[[ Records to process, beginning ]]

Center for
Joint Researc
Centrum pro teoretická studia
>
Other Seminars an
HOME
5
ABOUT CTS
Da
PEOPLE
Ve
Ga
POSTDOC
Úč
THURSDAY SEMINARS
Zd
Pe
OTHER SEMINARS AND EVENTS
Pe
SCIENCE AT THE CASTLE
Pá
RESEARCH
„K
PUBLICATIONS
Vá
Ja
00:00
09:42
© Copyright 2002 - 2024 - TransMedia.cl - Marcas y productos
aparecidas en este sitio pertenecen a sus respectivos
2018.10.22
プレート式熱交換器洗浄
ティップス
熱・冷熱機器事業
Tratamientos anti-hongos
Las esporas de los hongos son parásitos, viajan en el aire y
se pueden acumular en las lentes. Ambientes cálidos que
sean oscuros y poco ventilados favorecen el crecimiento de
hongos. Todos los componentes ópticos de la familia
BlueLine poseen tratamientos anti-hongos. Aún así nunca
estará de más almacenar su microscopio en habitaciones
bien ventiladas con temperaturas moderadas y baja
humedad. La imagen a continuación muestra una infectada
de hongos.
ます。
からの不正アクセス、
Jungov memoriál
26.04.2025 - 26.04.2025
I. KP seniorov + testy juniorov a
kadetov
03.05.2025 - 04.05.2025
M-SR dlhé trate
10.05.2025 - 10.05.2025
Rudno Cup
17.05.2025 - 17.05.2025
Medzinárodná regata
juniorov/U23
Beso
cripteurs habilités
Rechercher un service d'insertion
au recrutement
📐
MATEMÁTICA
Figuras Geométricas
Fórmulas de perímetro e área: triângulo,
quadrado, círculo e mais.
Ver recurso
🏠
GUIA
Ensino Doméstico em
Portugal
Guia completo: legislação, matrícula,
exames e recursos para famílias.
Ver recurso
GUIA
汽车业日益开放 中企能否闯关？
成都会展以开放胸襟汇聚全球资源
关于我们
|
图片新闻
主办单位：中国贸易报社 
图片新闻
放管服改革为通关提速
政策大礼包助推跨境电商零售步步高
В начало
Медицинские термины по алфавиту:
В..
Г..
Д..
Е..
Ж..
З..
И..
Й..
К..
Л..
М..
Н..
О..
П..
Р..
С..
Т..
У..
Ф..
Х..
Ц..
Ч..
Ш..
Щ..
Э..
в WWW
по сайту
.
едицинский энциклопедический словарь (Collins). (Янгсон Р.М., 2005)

[[ Records to process, end ]]

Task brief:
Take the entries above and write them out again unchanged.

Result for this task:
Center for
Joint Researc
Centrum pro teoretická studia
>
Other Seminars an
HOME
5
ABOUT CTS
Da
PEOPLE
Ve
Ga
POSTDOC
Úč
THURSDAY SEMINARS
Zd
Pe
OTHER SEMINARS AND EVENTS
Pe
SCIENCE AT THE CASTLE
Pá
RESEARCH
„K
PUBLICATIONS
Vá
Ja
00:00
09:42
© Copyright 2002 - 2024 - TransMedia.cl - Marcas y productos
aparecidas en este sitio pertenecen a sus respectivos
2018.10.22
プレート式熱交換器洗浄
ティップス
熱・冷熱機器事業
Tratamientos anti-hongos
Las esporas de los hongos son parásitos, viajan en el aire y
se pueden acumular en las lentes. Ambientes cálidos que
sean oscuros y poco ventilados favorecen el crecimiento de
hongos. Todos los componentes ópticos de la familia
BlueLine poseen tratamientos anti-hongos. Aún así nunca
estará de más almacenar su microscopio en habitaciones
bien ventiladas con temperaturas moderadas y baja
humedad. La imagen a continuación muestra una infectada
de hongos.
ます。
からの不正アクセス、
Jungov memoriál
26.04.2025 - 26.04.2025
I. KP seniorov + testy juniorov a
kadetov
03.05.2025 - 04.05.2025
M-SR dlhé trate
10.05.2025 - 10.05.2025
Rudno Cup
17.05.2025 - 17.05.2025
Medzinárodná regata
juniorov/U23
Beso
cripteurs habilités
Rechercher un service d'insertion
au recrutement
📐
MATEMÁTICA
Figuras Geométricas
Fórmulas de perímetro e área: triângulo,
quadrado, círculo e mais.
Ver recurso
🏠
GUIA
Ensino Doméstico em
Portugal
Guia completo: legislação, matrícula,
exames e recursos para famílias.
Ver recurso
GUIA
汽车业日益开放 中企能否闯关？
成都会展以开放胸襟汇聚全球资源
关于我们
|
图片新闻
主办单位：中国贸易报社 
图片新闻
放管服改革为通关提速
政策大礼包助推跨境电商零售步步高
В начало
Медицинские термины по алфавиту:
В..
Г..
Д..
Е..
Ж..
З..
И..
Й..
К..
Л..
М..
Н..
О..
П..
Р..
С..
Т..
У..
Ф..
Х..
Ц..
Ч..
Ш..
Щ..
Э..
в WWW
по сайту
.
едицинский энциклопедический словарь (Collins). (Янгсон Р.М., 2005)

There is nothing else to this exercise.